** DATA FOR PROCESSING follows **

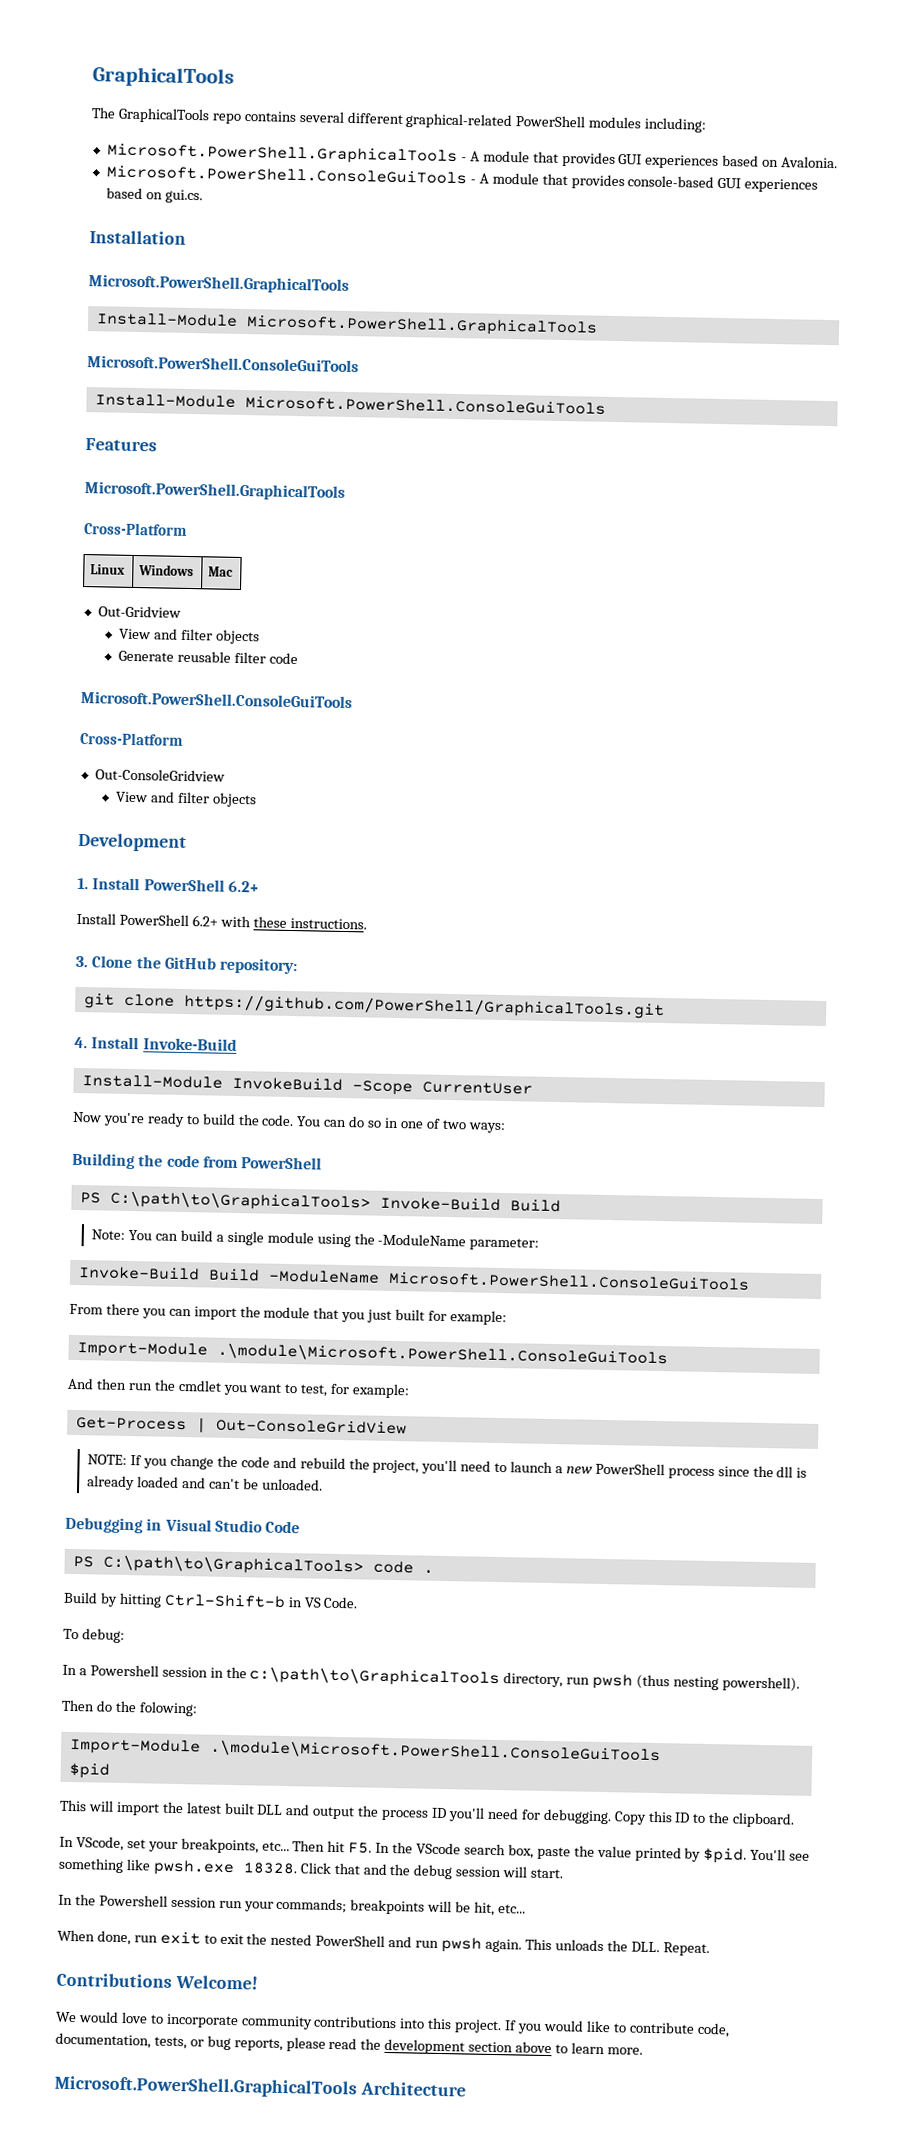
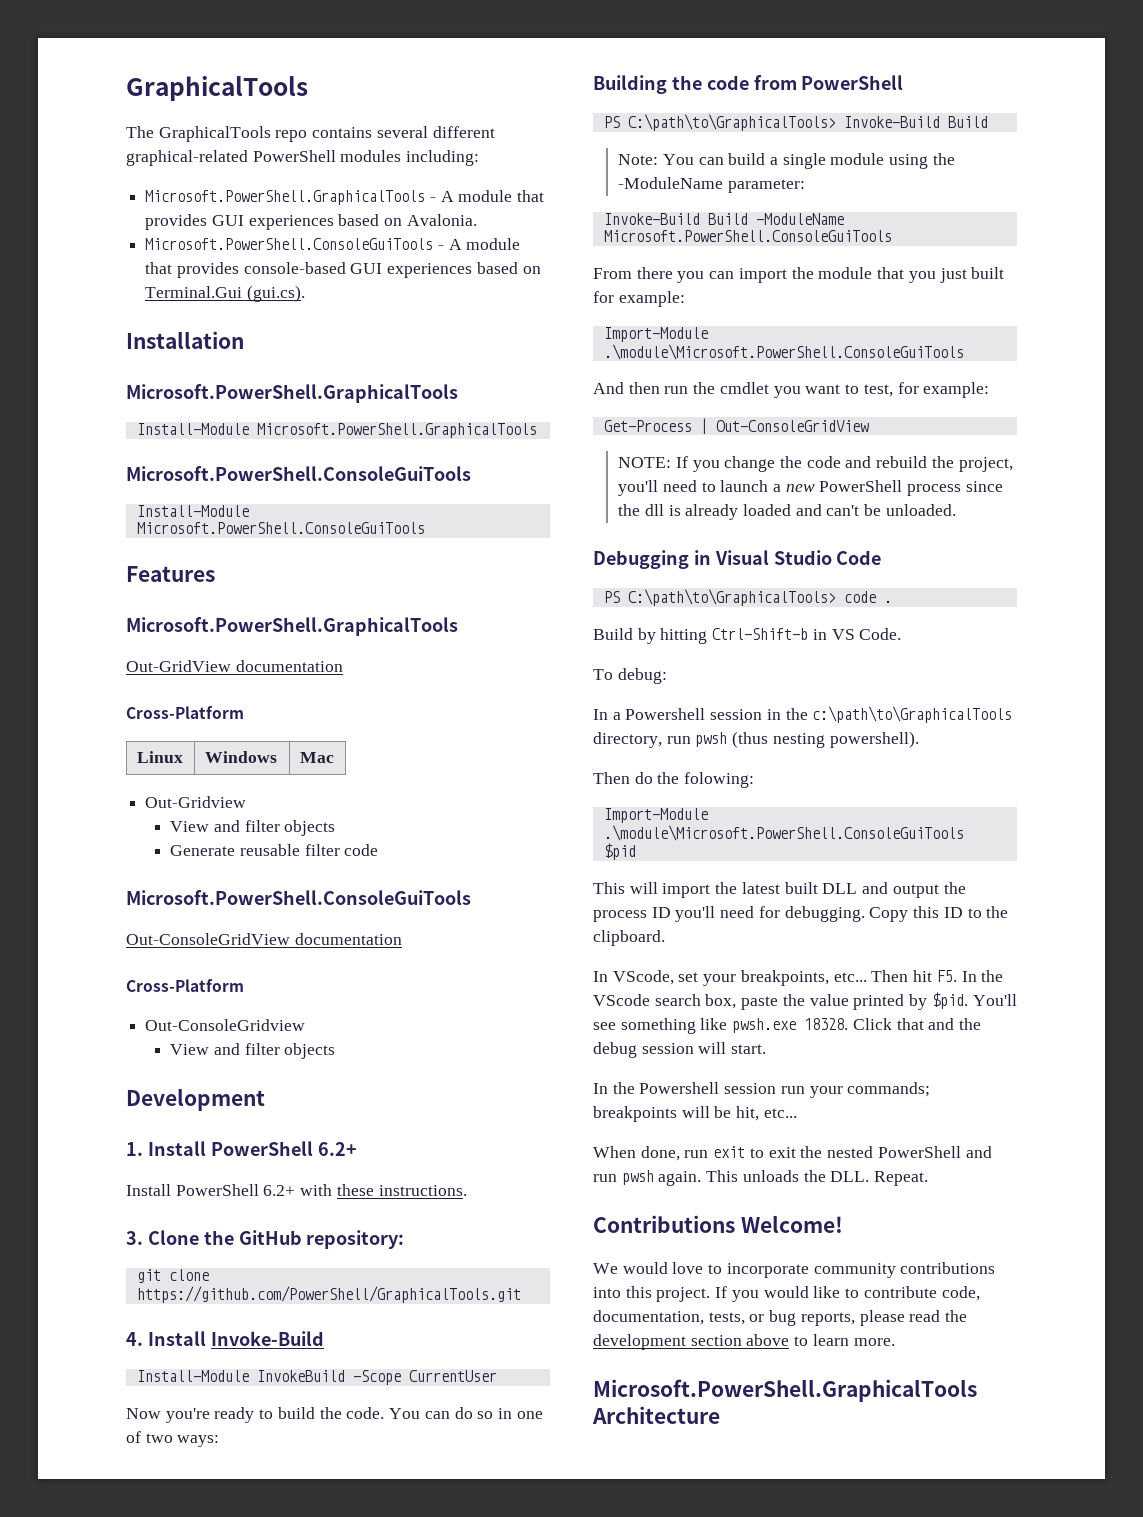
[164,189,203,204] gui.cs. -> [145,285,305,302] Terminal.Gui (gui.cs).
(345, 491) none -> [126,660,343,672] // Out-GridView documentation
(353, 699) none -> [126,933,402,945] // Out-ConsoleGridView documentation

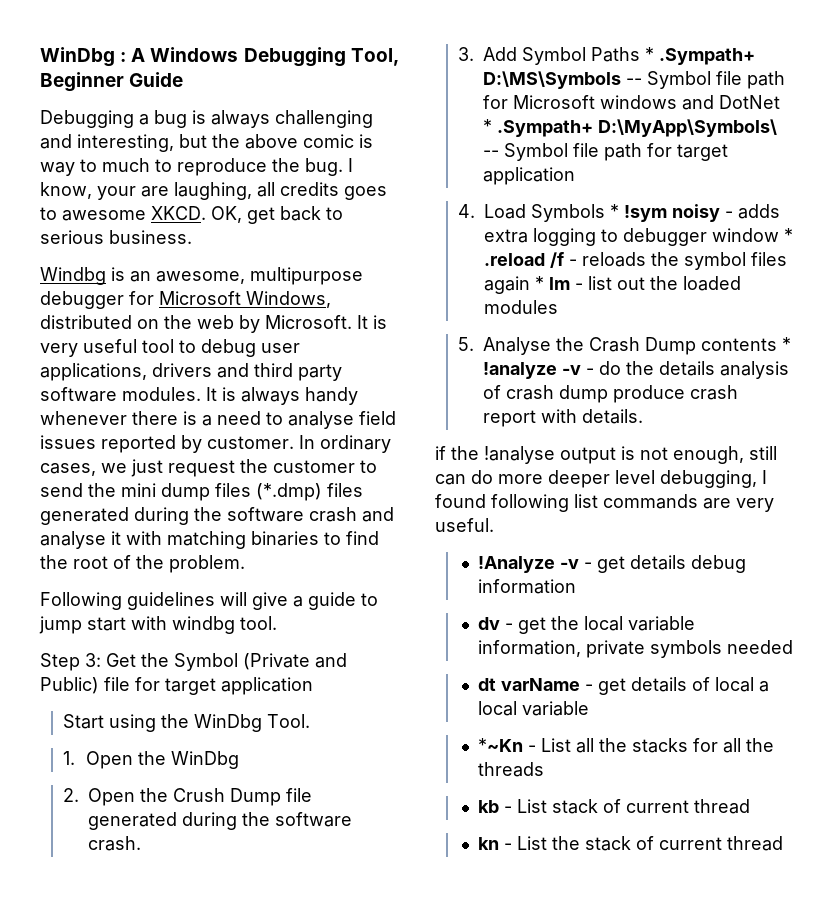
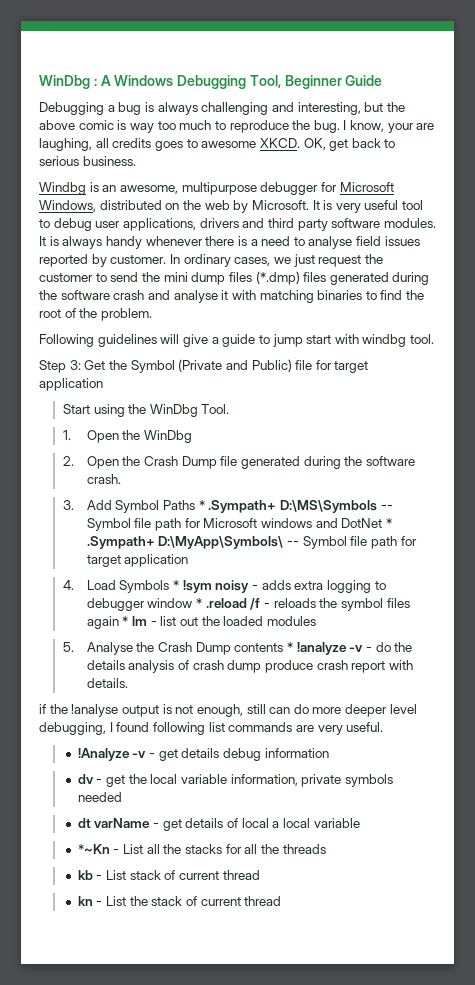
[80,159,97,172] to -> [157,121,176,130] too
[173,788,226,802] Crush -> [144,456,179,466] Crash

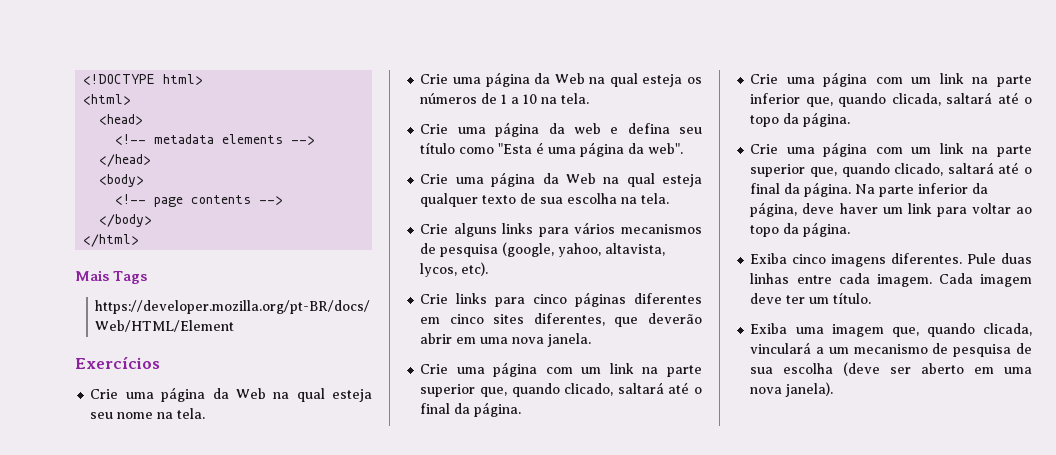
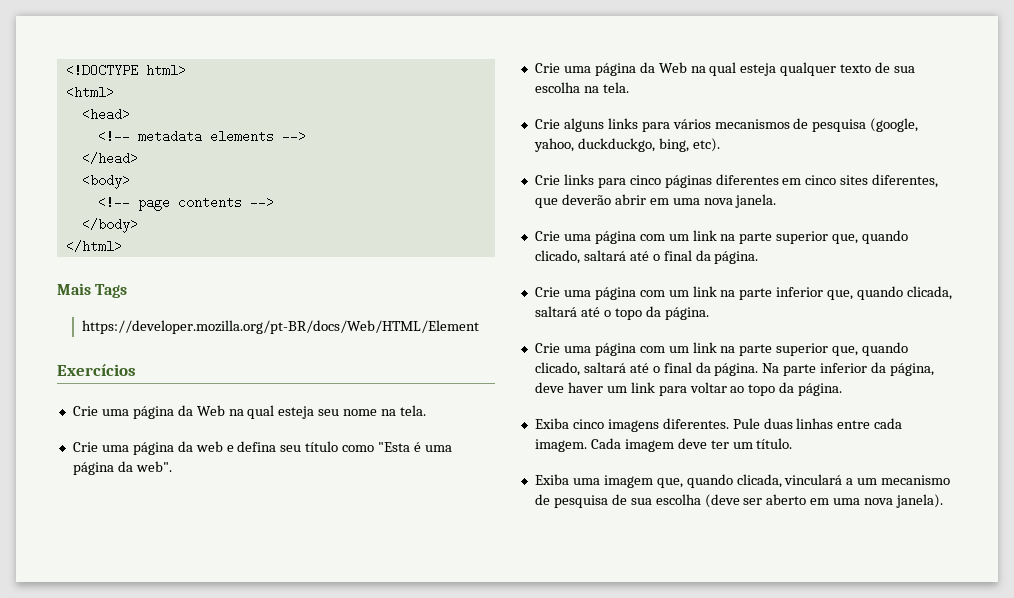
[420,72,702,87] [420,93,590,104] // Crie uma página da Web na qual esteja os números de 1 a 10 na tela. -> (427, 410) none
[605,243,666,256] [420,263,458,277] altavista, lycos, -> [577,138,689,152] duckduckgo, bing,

** End of DATA FOR PROCESSING **

WHAT IS NEEDED: If a line in the records above has the word "none", copy it out.

ANSWER TO THE PROBLEM:
(345, 491) none -> [126,660,343,672] // Out-GridView documentation
(353, 699) none -> [126,933,402,945] // Out-ConsoleGridView documentation
[420,72,702,87] [420,93,590,104] // Crie uma página da Web na qual esteja os números de 1 a 10 na tela. -> (427, 410) none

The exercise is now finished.